The Turning Point: An Advisor Who Knew Another Option

Not ready to stall growth, the directors sought advice from another banker. While unable to provide finance directly, this banker had worked with Lock Finance before and suggested they explore invoice finance.

The referral was timely. Like many in the car parts and panel-beating industries, the business belonged to a large buying group that guaranteed payments between members. While this reduced bad debt risk, it did nothing to improve short-term cash flow. What the company needed was access to the value tied up in receivables—capital that could be released and put to work.

The Solution: Invoice Finance Aligned to the Automotive Sector

Lock Finance provided an Invoice Finance Facility that released up to 80% of the company’s unpaid invoices. The impact was immediate:

  • $100,000 was used to clear very high-cost short-term debt
  • $100,000 was used to repay the bank overdraft, which also freed the director’s residential property from being tied to business debt
  • A further $100,000 was deployed to purchase additional fast-moving stock, including utes and accessories for tradies—a segment delivering strong margins

The Outcome: Breathing Room and Growth Capacity

With the facility in place, the car parts business was able to trade with confidence. Instead of constantly reacting to client payments, management could plan ahead with certainty. Cash flow became proactive, allowing them to manage supplier obligations on time while building a buffer for unexpected delays.

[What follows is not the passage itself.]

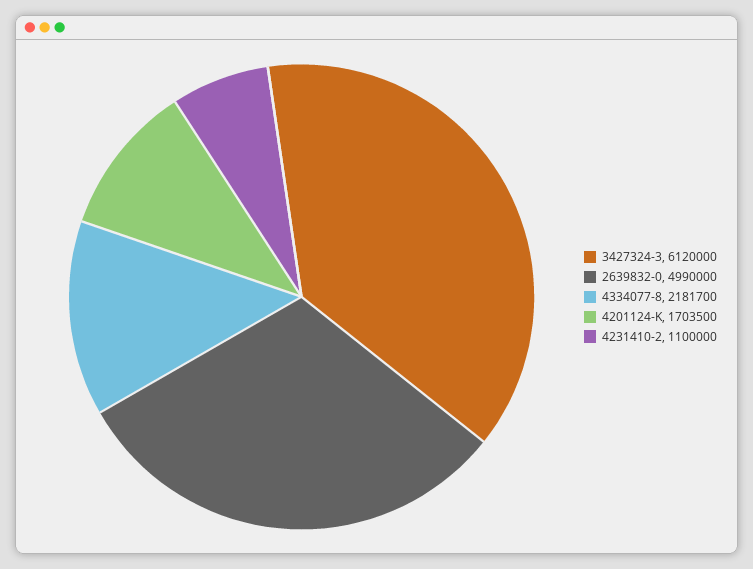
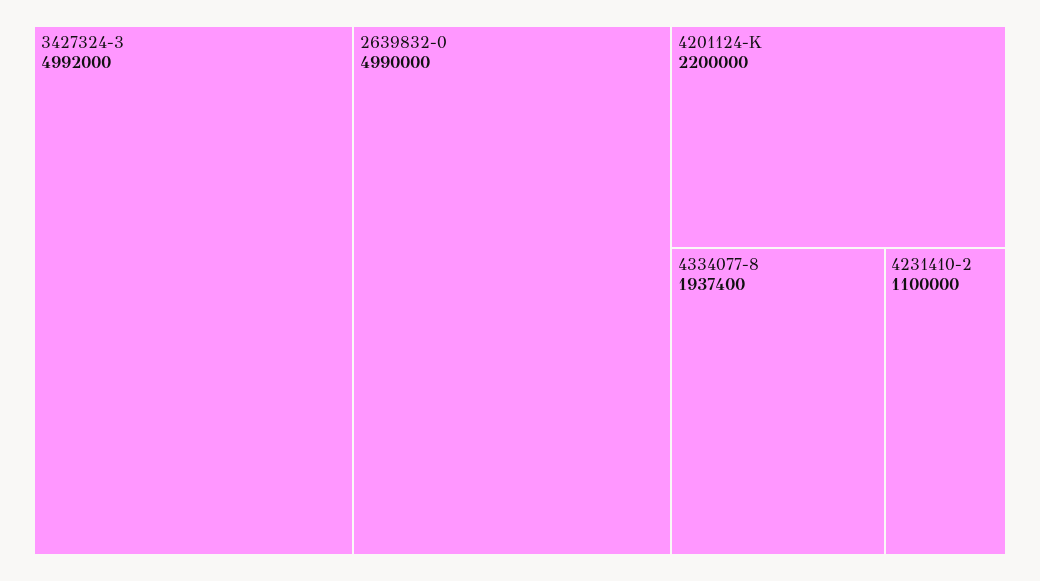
3427324-3: 6120000 -> 4992000
4334077-8: 2181700 -> 1937400
4201124-K: 1703500 -> 2200000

The business also gained the capacity to serve more of the market, particularly fast-moving lines where margins were strongest. By removing expensive short-term debt and the bank overdraft, profitability improved even after taking into account the cost of invoice finance. Working with a growth-focused partner rather than a traditional bank meant the facility was aligned with opportunity rather than collateral, helping the firm reinvest and expand without putting personal assets at risk.

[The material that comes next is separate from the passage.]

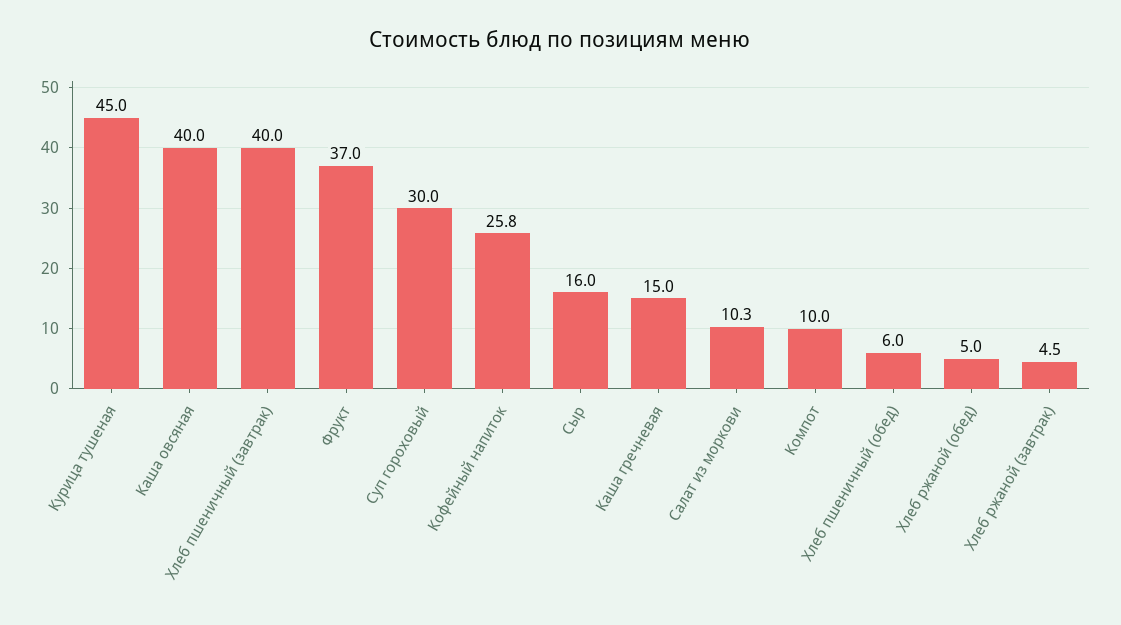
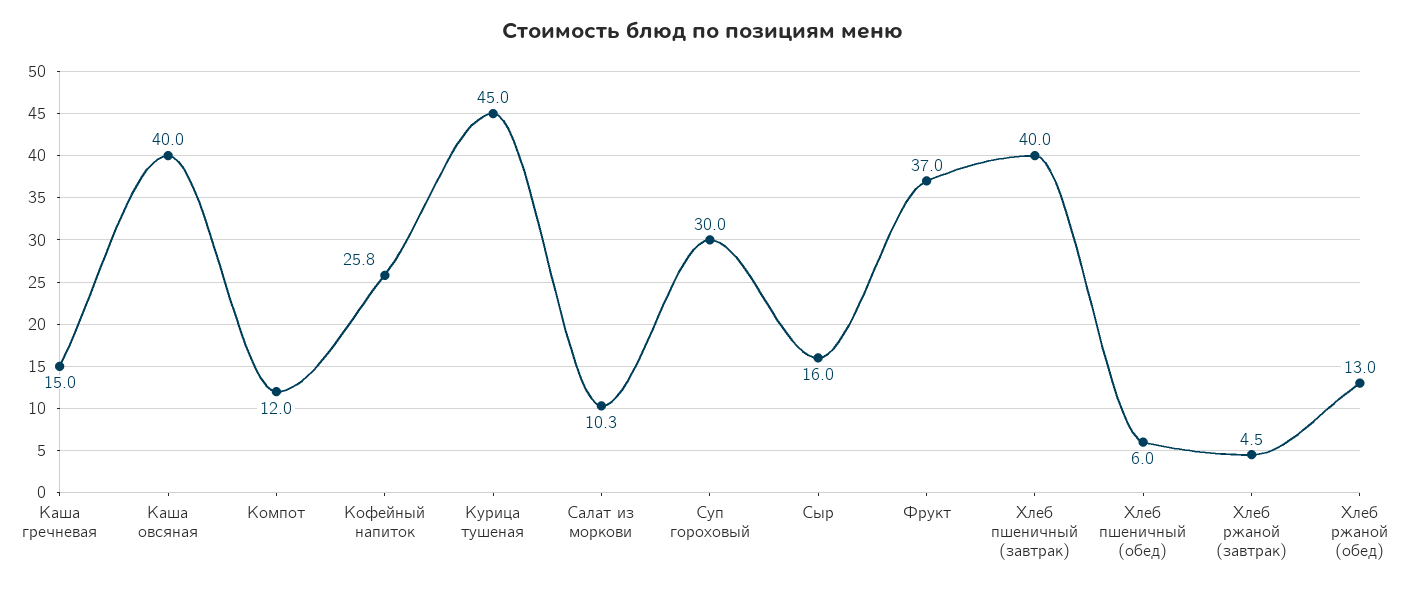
Компот: 10 -> 12
Хлеб ржаной (обед): 5 -> 13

“Lock Finance gave us more than a facility—they gave us back control. We could clear old debt, release our property from the bank, and invest in stock where the demand was strongest.”
Managing Director

The Lesson: Turning Receivables into Growth

The automotive and panel-beating industries are capital-hungry but often overlooked by traditional banks, especially when profits have fluctuated. Invoice finance for car parts businesses provides a practical alternative, turning unpaid invoices into working capital that supports debt reduction, stock growth, and financial independence.